É improvável que outro artista esteja tão associado a uma cena musical imortal quanto Gene Kelly e Singing in the rain. São quase cinco minutos de uma eufórica dança em que o personagem em cena festeja a descoberta do amor durante uma chuvarada. Primeiro ele abre o guarda-chuva, depois despreza inteiramente a função do acessório, pulando em poças d’água, equilibrando-se no meio-fio, empapando-se com a torrente das calhas, enfim, encharcando-se de todas as formas concebíveis ao longo de dois quarteirões de uma ruazinha cenográfica construída no estúdio da MGM em Culver City, Califórnia. A torrente seguia por uma longa sequência de canos que borrifavam jatos de água para que a chuva ficasse mais visível. (Em tempos de crise hídrica, descrever essa cena beira a pornografia). Reza a lenda que a cena foi incluída tardiamente no filme, para justificar o título Cantando na chuva. Ninguém queria que o público se sentisse enganado caso não houvesse pluviosidade na tela.
Foram feitas dez tomadas para registrar esse momento de pura alegria e irresponsabilidade. A sequência conta com uma imagem icônica: Gene pendurado no poste com um sorriso nos lábios e o guarda-chuva na outra mão. É a realização de uma fantasia infantil, com certeza. Quem nunca sonhou em tomar banho de chuva? Em brincar nas poças de água, em chafurdar na lama? Mas como costuma acontecer na realidade, a farra é interrompida quando entra em cena uma figura de autoridade, no filme um desconfiado policial.

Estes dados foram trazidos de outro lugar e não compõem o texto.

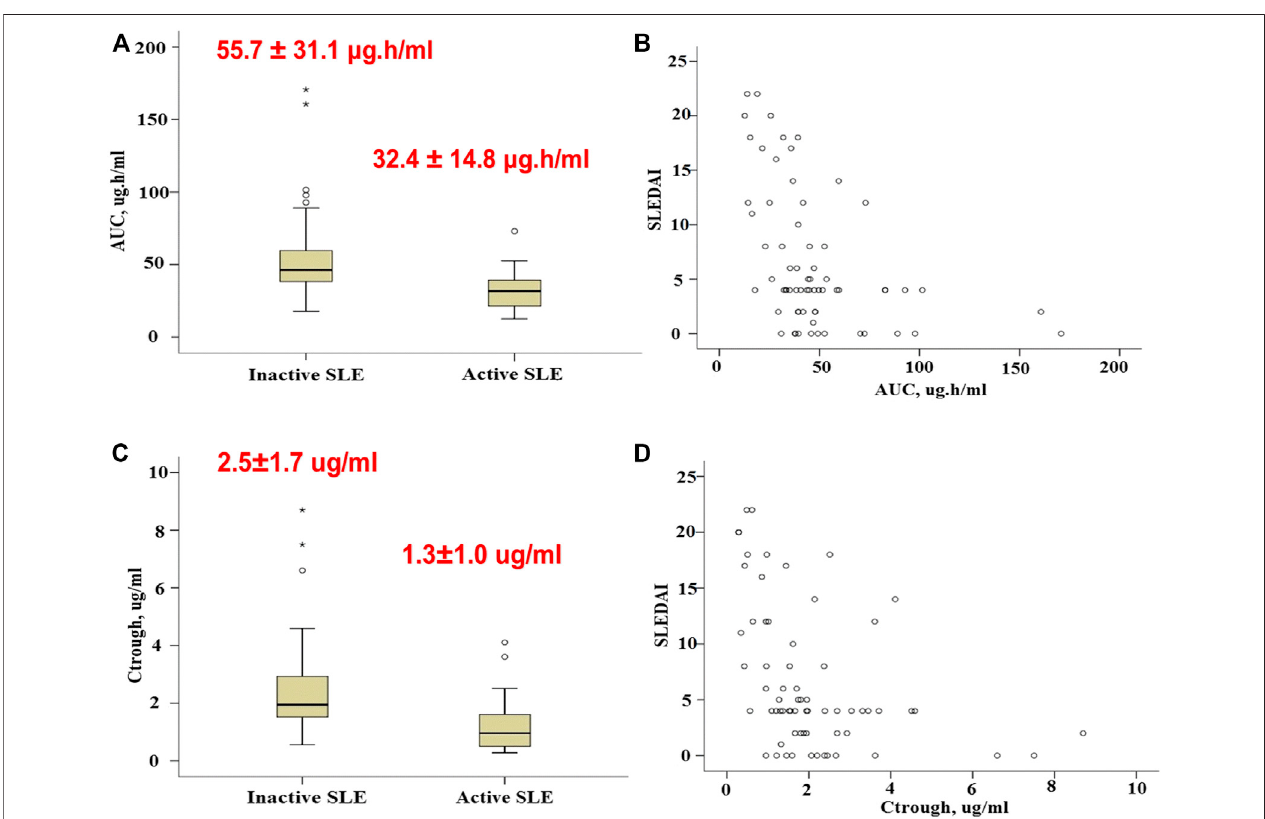
FIGURE 4 | Association of MPA exposure measures with SLE activity. (A) , Boxplots of MPA AUC 0 – 12 in patients with active and inactive SLE. (B) , Association of MPA AUC 0 – 12 with the SLEDAI score. (C) , Boxplots of C trough in patients with active and inactive SLE. (D) , Association of C trough with the SLEDAI score. Each box represents the 25th to 75th percentiles. Lines outside the boxes represent the 10th and the 90th percentiles. Lines inside the boxes represent the median.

Um detalhe: conta-se que Gene Kelly estaria doente durante a filmagem molhada, com um febrão de quase 40 graus. Ou seja, por trás do que aparenta ser muita espontaneidade existe um bocado de disciplina. A cena é o máximo, mas o filme é obrigatório para qualquer um que se interesse por cinema e pela sua história, por múltiplas razões.
Cena linda! Obrigada.
Sempre eu quem agradece a “audiência”.